TVS Motor Company Chief Executive Officer K N Radhakrishnan says the firm is exploring several alternatives, including heavy rare earth–free magnets, ferrite-based magnets, and magnet-free motors, while sourcing from multiple countries.
Ola Electric, which has been developing ferrite-based motors, is testing them on its vehicles and aims to launch ferrite-powered products by the third quarter of calendar year 2025. Ferrite, abundant and less vulnerable to geopolitical risk, offers lower torque and power compared to rare earth magnets.
On April 4, China effectively halted exports of heavy rare earth magnets to India under a new export control order, restricting seven materials classified as heavy rare earths. However, the 10 materials in the light rare earth category were not covered by the order.
Indian companies are now set to import these light rare earth magnets from China for integration into locally made motor sub-assemblies.
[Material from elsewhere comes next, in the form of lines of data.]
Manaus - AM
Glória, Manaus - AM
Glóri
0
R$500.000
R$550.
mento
In the interim, Ather and others are sending their Indian-made motor sub-assemblies to Chinese suppliers to have heavy rare earth magnets installed before shipping them back — meeting immediate demand while ensuring magnets aren’t diverted to other uses, in line with China’s export rules.
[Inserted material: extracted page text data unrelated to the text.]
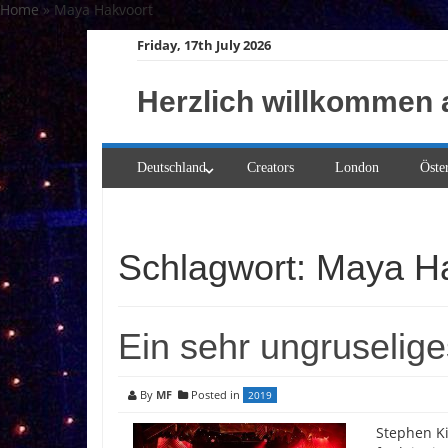
Skip
Home
»
Maya Hakvoort
to
Friday, 17th July 2026
content
Herzlich willkommen 
Deutschland
Creators
London
Öste
Schlagwort:
Maya Ha
Ein sehr ungruselig
By
MF
Posted in
2019
Stephen Ki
Radhakrishnan says TVS is managing with existing stock and has resized some locally available larger magnets. He added that short-term alternatives are also under review.
Initial fears of an electric vehicle (EV) production halt in August, voiced publicly by Bajaj when it warned it might have to stop manufacturing this month, appear to have eased.
Registration data for the first two weeks of August, ending the 14th, show 38,688 e2Ws registered, slightly above July’s 37,711 in the same period. Several companies increased registrations month-on-month — TVS by 3.5 per cent, Hero MotoCorp by 3.2 per cent, Ather by 1.2 per cent, and others like Greaves Electric Mobility, Kinetic Green, and PUR Energy (widely known by its brand name PURE — Power Using Renewable Energy). The main laggards were Bajaj, down 5.2 per cent, and Ola Electric, down 4.1 per cent.
Ola Electric executives say the firm has secured enough heavy rare earth magnets for its full-year requirements, sufficient to power over 130,000 vehicles, all to be fitted in India-made motors. Sources at Ather say they have enough motors to cover the entire festival season without production issues.
A Bajaj executive added that alternative sourcing has enabled them to build some EVs in August.